• **JOB ITEM**:
Find the line that contains "这个问题是上一个问题的一个衍" in the entries below. Output it and each later line exactly, and nothing else.

• **DATA FOR THE TASK**:

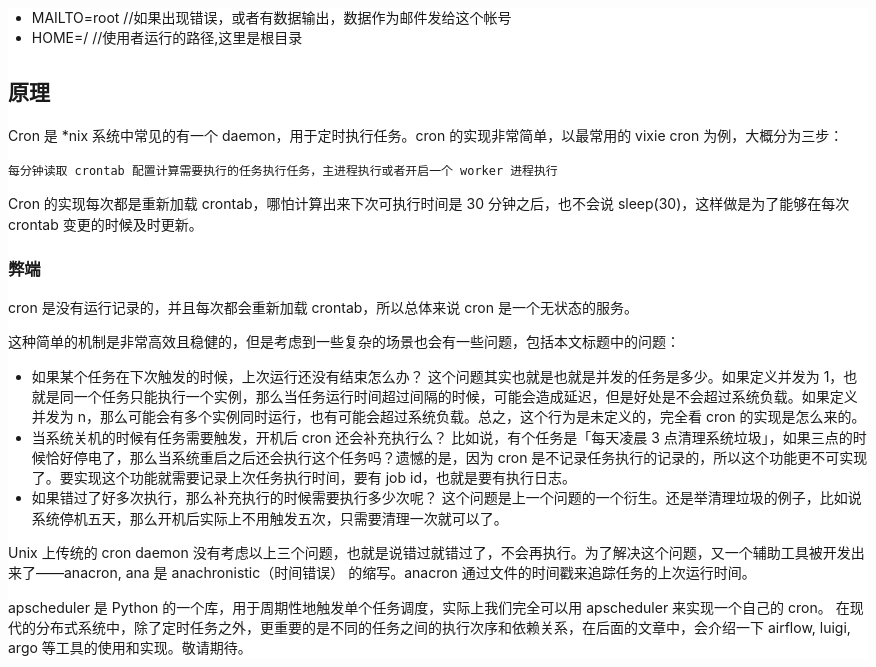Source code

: - MAILTO=root      //如果出现错误，或者有数据输出，数据作为邮件发给这个帐号
- HOME=/    //使用者运行的路径,这里是根目录

## 原理
Cron 是 *nix 系统中常见的有一个 daemon，用于定时执行任务。cron 的实现非常简单，以最常用的 vixie cron 为例，大概分为三步：

    每分钟读取 crontab 配置计算需要执行的任务执行任务，主进程执行或者开启一个 worker 进程执行

Cron 的实现每次都是重新加载 crontab，哪怕计算出来下次可执行时间是 30 分钟之后，也不会说 sleep(30)，这样做是为了能够在每次 crontab 变更的时候及时更新。

### 弊端

cron 是没有运行记录的，并且每次都会重新加载 crontab，所以总体来说 cron 是一个无状态的服务。

这种简单的机制是非常高效且稳健的，但是考虑到一些复杂的场景也会有一些问题，包括本文标题中的问题：

- 如果某个任务在下次触发的时候，上次运行还没有结束怎么办？
    这个问题其实也就是也就是并发的任务是多少。如果定义并发为 1，也就是同一个任务只能执行一个实例，那么当任务运行时间超过间隔的时候，可能会造成延迟，但是好处是不会超过系统负载。如果定义并发为 n，那么可能会有多个实例同时运行，也有可能会超过系统负载。总之，这个行为是未定义的，完全看 cron 的实现是怎么来的。
- 当系统关机的时候有任务需要触发，开机后 cron 还会补充执行么？
    比如说，有个任务是「每天凌晨 3 点清理系统垃圾」，如果三点的时候恰好停电了，那么当系统重启之后还会执行这个任务吗？遗憾的是，因为 cron 是不记录任务执行的记录的，所以这个功能更不可实现了。要实现这个功能就需要记录上次任务执行时间，要有 job id，也就是要有执行日志。
- 如果错过了好多次执行，那么补充执行的时候需要执行多少次呢？
    这个问题是上一个问题的一个衍生。还是举清理垃圾的例子，比如说系统停机五天，那么开机后实际上不用触发五次，只需要清理一次就可以了。

Unix 上传统的 cron daemon 没有考虑以上三个问题，也就是说错过就错过了，不会再执行。为了解决这个问题，又一个辅助工具被开发出来了——anacron, ana 是 anachronistic（时间错误） 的缩写。anacron 通过文件的时间戳来追踪任务的上次运行时间。

apscheduler 是 Python 的一个库，用于周期性地触发单个任务调度，实际上我们完全可以用 apscheduler 来实现一个自己的 cron。
在现代的分布式系统中，除了定时任务之外，更重要的是不同的任务之间的执行次序和依赖关系，在后面的文章中，会介绍一下 airflow, luigi, argo 等工具的使用和实现。敬请期待。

• **ANSWER TO THE PROBLEM**:
    这个问题是上一个问题的一个衍生。还是举清理垃圾的例子，比如说系统停机五天，那么开机后实际上不用触发五次，只需要清理一次就可以了。

Unix 上传统的 cron daemon 没有考虑以上三个问题，也就是说错过就错过了，不会再执行。为了解决这个问题，又一个辅助工具被开发出来了——anacron, ana 是 anachronistic（时间错误） 的缩写。anacron 通过文件的时间戳来追踪任务的上次运行时间。

apscheduler 是 Python 的一个库，用于周期性地触发单个任务调度，实际上我们完全可以用 apscheduler 来实现一个自己的 cron。
在现代的分布式系统中，除了定时任务之外，更重要的是不同的任务之间的执行次序和依赖关系，在后面的文章中，会介绍一下 airflow, luigi, argo 等工具的使用和实现。敬请期待。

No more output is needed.